People v Hay
2022 NY Slip Op 04737 [207 AD3d 748] [207 AD3d 748]
July 27, 2022
Appellate Division, Second Department
Published by New York State Law Reporting Bureau pursuant to Judiciary Law § 431.
As corrected through Wednesday, August 31, 2022


[*1]
 The People of the State of New York, Respondent,
v
Rashan A. Hay, Appellant.

Patricia Pazner, New York, NY (Tammy E. Linn of counsel), for appellant, and appellant pro se.

Eric Gonzalez, District Attorney, Brooklyn, NY (Leonard Joblove and Anthea H. Bruffee of counsel), for respondent.

Appeal by the defendant from a judgment of the Supreme Court, Kings County (Evelyn J. Laporte, J.), rendered August 10, 2016, convicting him of burglary in the second degree as a sexually motivated felony, burglary in the second degree, attempted rape in the first degree, attempted assault in the third degree, and unlawful possession of marihuana, after a nonjury trial, and imposing sentence.

Ordered that the appeal from so much of the judgment as convicted the defendant of unlawful possession of marihuana is dismissed as academic; and it is further,

Ordered that the judgment is modified, on the law, by vacating the conviction of burglary in the second degree and the sentence imposed thereon, and dismissing that count of the indictment; as so modified, the judgment is affirmed insofar as reviewed.

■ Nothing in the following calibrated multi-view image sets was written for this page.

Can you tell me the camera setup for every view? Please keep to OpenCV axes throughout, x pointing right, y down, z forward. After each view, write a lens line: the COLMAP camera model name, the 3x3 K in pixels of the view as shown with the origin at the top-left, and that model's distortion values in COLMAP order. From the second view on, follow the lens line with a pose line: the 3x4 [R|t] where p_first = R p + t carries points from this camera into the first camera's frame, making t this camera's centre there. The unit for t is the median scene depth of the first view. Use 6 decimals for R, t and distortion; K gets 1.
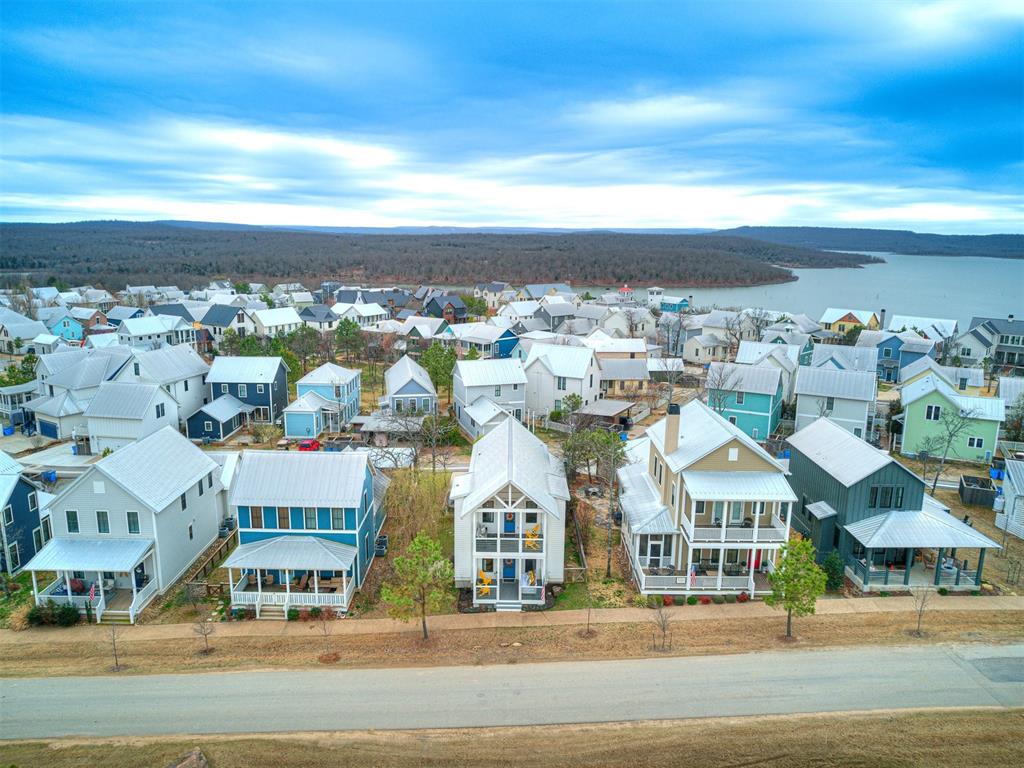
lens RADIAL K [[734.5, 0, 512.0], [0, 734.5, 384.0], [0, 0, 1]] dist [-0.045460, 0.010788]
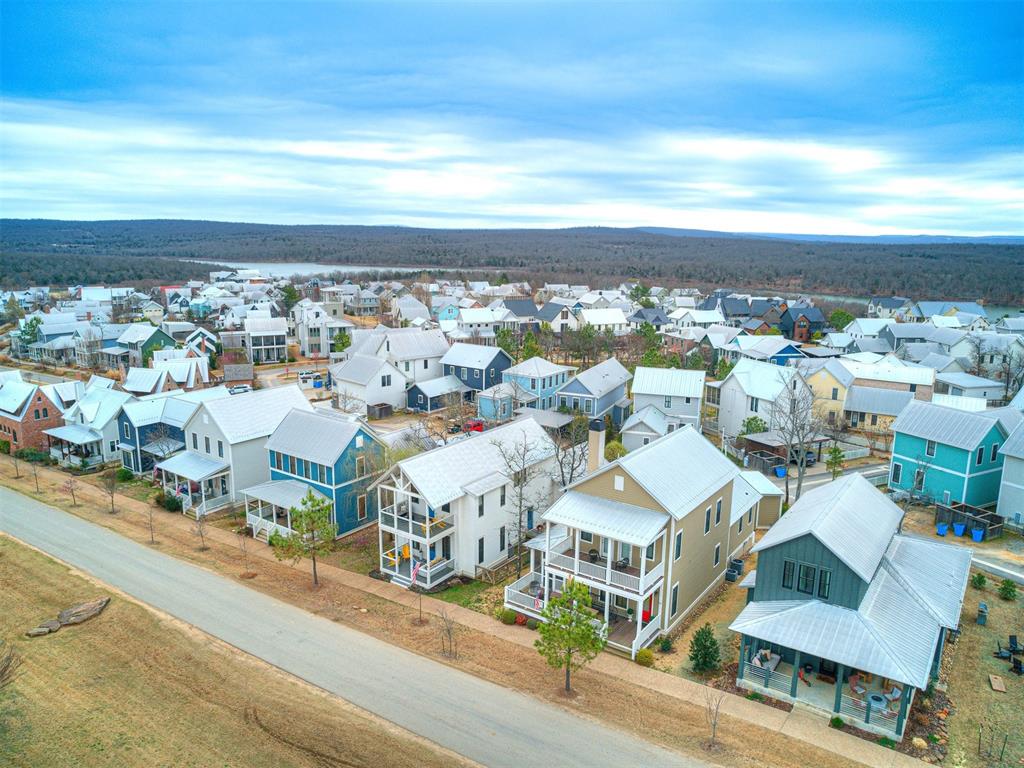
lens RADIAL K [[734.5, 0, 512.0], [0, 734.5, 384.0], [0, 0, 1]] dist [-0.045460, 0.010788]
pose [[0.813745, 0.114713, -0.569790, 0.337067], [-0.120160, 0.992354, 0.028180, -0.015475], [0.568666, 0.045535, 0.821307, 0.095513]]
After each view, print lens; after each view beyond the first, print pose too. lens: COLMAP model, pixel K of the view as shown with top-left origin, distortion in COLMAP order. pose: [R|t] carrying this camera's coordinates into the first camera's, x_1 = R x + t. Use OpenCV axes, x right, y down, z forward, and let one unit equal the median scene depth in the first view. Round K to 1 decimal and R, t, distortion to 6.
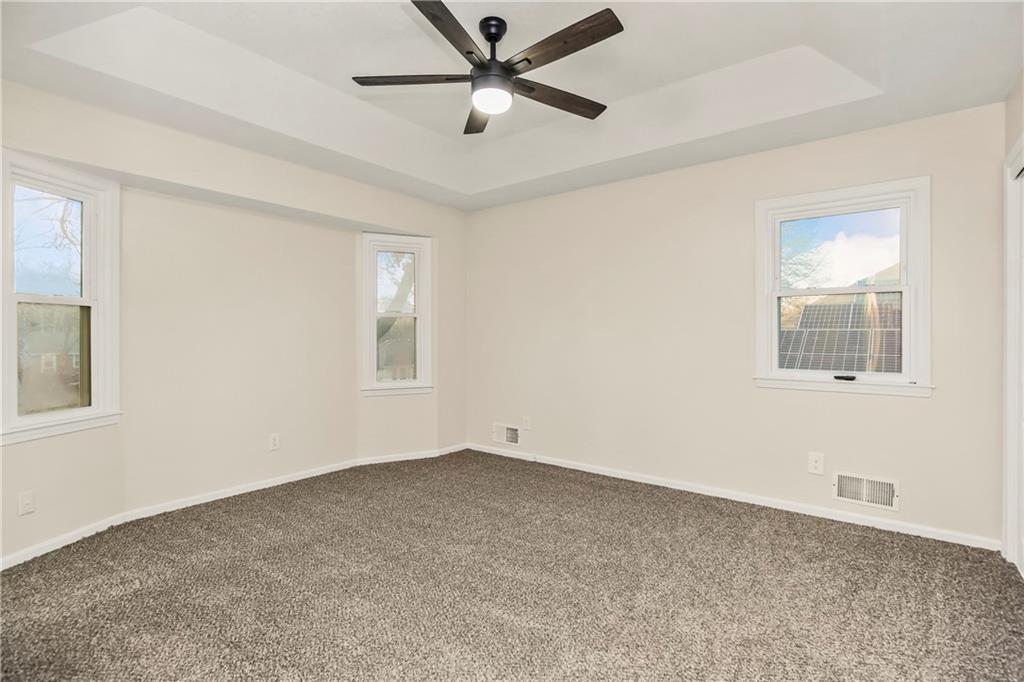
lens RADIAL K [[466.9, 0, 513.4], [0, 466.9, 336.9], [0, 0, 1]] dist [0.001469, -0.000263]
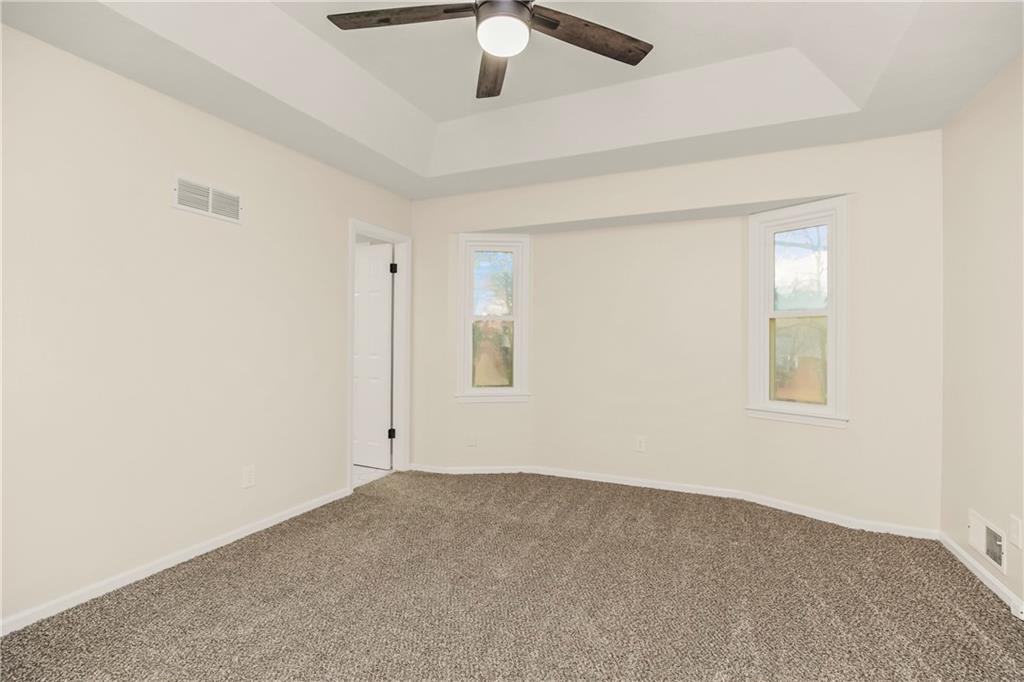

The defendant only partially preserved for appellate review his challenge to the legal sufficiency of the evidence (see CPL 470.05 [2]). In any event, viewing the evidence in the light most favorable to the prosecution (see People v Contes, 60 NY2d 620, 621 [1983]), we find that it was legally sufficient to establish the defendant's guilt beyond a reasonable doubt. Moreover, in fulfilling our responsibility to conduct an independent review of the weight of the evidence (see CPL 470.15 [5]; People v Danielson, 9 NY3d 342, 348 [2007]), we nevertheless accord great deference to the factfinder's opportunity to view the witnesses, hear the testimony, and observe demeanor (see People v Mateo, 2 NY3d 383 [2004]; People v Bleakley, 69 NY2d 490, 495 [1987]). Upon reviewing the record here, we are satisfied that the verdict of guilt was not against the weight of the evidence (see People v Romero, 7 NY3d 633 [2006]).

The defendant's contention with respect to the duration of the order of protection is unpreserved for appellate review, since the defendant did not raise it at sentencing or move to amend the order (see People v Nieves, 2 NY3d 310, 316-317 [2004]; People v Sutki S., 185 AD3d 610, 611-612 [2020]; People v Rodriguez, 157 AD3d 971 [2018]), and we decline to reach it in the exercise of our interest of justice jurisdiction.

The defendant's conviction of unlawful possession of marihuana " 'became a nullity by operation of law, independently of any appeal, and without requiring any action by this [c]ourt,' " pursuant to CPL 160.50 (5) (as added by L 2019, ch 131 [eff Aug. 28, 2019]) (People v Johnson, 73 [*2]Misc 3d 127[A], 2021 NY Slip Op 50885[U], *2 [App Term, 2d Dept, 2d, 11th & 13th Jud Dists 2021], quoting People v Disano, 67 Misc 3d 131[A], 2020 NY Slip Op 59439[U], *1 [App Term, 1st Dept 2020]). Consequently, the appeal from so much of the judgment as convicted the defendant of unlawful possession of marihuana must be dismissed as academic (see People v Johnson, 73 Misc 3d 127[A], 2021 NY Slip Op 50885[U], *2 [2021]; People v Disano, 67 Misc 3d 131[A], 2020 NY Slip Op 59439[U], *1 [2020]).

The People correctly concede that the defendant's conviction of burglary in the second degree and the sentence imposed thereon, must be vacated, and that count of the indictment dismissed, as it is an inclusory concurrent count of burglary in the second degree as a sexually motivated felony (see People v Jackson, 144 AD3d 945, 946 [2016]).

The defendant's remaining contentions, including those raised in his pro se supplemental brief, are without merit. Barros, J.P., Rivera, Miller and Dowling, JJ., concur.